# Exercise details
Return every one of the records below line for line, with nothing changed.

::: Data shown :::

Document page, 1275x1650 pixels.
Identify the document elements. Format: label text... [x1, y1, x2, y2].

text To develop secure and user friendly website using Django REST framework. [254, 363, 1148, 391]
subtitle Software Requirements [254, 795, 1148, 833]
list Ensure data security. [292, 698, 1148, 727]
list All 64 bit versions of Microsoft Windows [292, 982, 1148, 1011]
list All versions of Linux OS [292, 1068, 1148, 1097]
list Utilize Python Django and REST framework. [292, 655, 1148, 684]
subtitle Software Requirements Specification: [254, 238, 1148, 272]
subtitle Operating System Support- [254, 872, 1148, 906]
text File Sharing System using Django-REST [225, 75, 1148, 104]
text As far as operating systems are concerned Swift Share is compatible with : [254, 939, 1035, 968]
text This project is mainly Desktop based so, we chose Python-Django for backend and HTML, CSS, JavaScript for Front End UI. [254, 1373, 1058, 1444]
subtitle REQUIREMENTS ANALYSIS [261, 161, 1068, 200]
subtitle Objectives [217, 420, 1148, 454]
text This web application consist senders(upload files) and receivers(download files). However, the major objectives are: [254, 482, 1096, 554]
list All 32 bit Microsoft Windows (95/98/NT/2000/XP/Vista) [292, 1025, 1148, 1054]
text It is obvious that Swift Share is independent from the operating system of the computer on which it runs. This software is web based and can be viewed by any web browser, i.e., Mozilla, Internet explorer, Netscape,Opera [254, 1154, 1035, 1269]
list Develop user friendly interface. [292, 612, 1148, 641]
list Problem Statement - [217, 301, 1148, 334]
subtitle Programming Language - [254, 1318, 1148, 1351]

:::

# Problem solution
Document page, 1275x1650 pixels.
Identify the document elements. Format: label text... [x1, y1, x2, y2].

text To develop secure and user friendly website using Django REST framework. [254, 363, 1148, 391]
subtitle Software Requirements [254, 795, 1148, 833]
list Ensure data security. [292, 698, 1148, 727]
list All 64 bit versions of Microsoft Windows [292, 982, 1148, 1011]
list All versions of Linux OS [292, 1068, 1148, 1097]
list Utilize Python Django and REST framework. [292, 655, 1148, 684]
subtitle Software Requirements Specification: [254, 238, 1148, 272]
subtitle Operating System Support- [254, 872, 1148, 906]
text File Sharing System using Django-REST [225, 75, 1148, 104]
text As far as operating systems are concerned Swift Share is compatible with : [254, 939, 1035, 968]
text This project is mainly Desktop based so, we chose Python-Django for backend and HTML, CSS, JavaScript for Front End UI. [254, 1373, 1058, 1444]
subtitle REQUIREMENTS ANALYSIS [261, 161, 1068, 200]
subtitle Objectives [217, 420, 1148, 454]
text This web application consist senders(upload files) and receivers(download files). However, the major objectives are: [254, 482, 1096, 554]
list All 32 bit Microsoft Windows (95/98/NT/2000/XP/Vista) [292, 1025, 1148, 1054]
text It is obvious that Swift Share is independent from the operating system of the computer on which it runs. This software is web based and can be viewed by any web browser, i.e., Mozilla, Internet explorer, Netscape,Opera [254, 1154, 1035, 1269]
list Develop user friendly interface. [292, 612, 1148, 641]
list Problem Statement - [217, 301, 1148, 334]
subtitle Programming Language - [254, 1318, 1148, 1351]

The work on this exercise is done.